Work task
From the material below, copy each line that holds the word "Tumor".

**** Material provided

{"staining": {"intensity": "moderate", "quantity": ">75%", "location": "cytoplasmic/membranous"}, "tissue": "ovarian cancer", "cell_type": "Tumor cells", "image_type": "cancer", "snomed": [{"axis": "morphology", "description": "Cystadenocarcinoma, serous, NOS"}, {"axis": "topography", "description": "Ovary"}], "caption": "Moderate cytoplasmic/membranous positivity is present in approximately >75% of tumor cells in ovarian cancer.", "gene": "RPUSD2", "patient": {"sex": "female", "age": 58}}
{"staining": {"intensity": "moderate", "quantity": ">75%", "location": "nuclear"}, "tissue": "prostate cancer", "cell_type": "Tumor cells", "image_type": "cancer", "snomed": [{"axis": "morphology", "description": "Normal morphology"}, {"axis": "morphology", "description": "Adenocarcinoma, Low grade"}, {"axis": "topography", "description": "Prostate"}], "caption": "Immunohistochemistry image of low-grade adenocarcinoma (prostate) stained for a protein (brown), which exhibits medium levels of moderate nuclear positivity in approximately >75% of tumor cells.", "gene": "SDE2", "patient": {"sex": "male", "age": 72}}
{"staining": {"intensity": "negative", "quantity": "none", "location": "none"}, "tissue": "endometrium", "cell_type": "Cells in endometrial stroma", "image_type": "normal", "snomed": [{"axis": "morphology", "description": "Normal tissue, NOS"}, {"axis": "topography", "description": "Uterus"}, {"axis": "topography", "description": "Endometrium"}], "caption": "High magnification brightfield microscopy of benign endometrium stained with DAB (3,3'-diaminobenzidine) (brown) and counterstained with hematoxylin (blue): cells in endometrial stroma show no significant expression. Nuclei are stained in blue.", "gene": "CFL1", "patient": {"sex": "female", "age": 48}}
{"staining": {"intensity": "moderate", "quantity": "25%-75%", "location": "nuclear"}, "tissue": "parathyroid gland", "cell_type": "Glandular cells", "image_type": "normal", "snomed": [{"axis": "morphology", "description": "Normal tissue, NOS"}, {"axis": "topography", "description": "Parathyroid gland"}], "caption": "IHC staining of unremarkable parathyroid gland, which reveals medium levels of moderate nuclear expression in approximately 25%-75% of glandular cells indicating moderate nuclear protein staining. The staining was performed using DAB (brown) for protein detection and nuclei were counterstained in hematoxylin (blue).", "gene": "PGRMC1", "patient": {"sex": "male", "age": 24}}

********

Task response
{"staining": {"intensity": "moderate", "quantity": ">75%", "location": "cytoplasmic/membranous"}, "tissue": "ovarian cancer", "cell_type": "Tumor cells", "image_type": "cancer", "snomed": [{"axis": "morphology", "description": "Cystadenocarcinoma, serous, NOS"}, {"axis": "topography", "description": "Ovary"}], "caption": "Moderate cytoplasmic/membranous positivity is present in approximately >75% of tumor cells in ovarian cancer.", "gene": "RPUSD2", "patient": {"sex": "female", "age": 58}}
{"staining": {"intensity": "moderate", "quantity": ">75%", "location": "nuclear"}, "tissue": "prostate cancer", "cell_type": "Tumor cells", "image_type": "cancer", "snomed": [{"axis": "morphology", "description": "Normal morphology"}, {"axis": "morphology", "description": "Adenocarcinoma, Low grade"}, {"axis": "topography", "description": "Prostate"}], "caption": "Immunohistochemistry image of low-grade adenocarcinoma (prostate) stained for a protein (brown), which exhibits medium levels of moderate nuclear positivity in approximately >75% of tumor cells.", "gene": "SDE2", "patient": {"sex": "male", "age": 72}}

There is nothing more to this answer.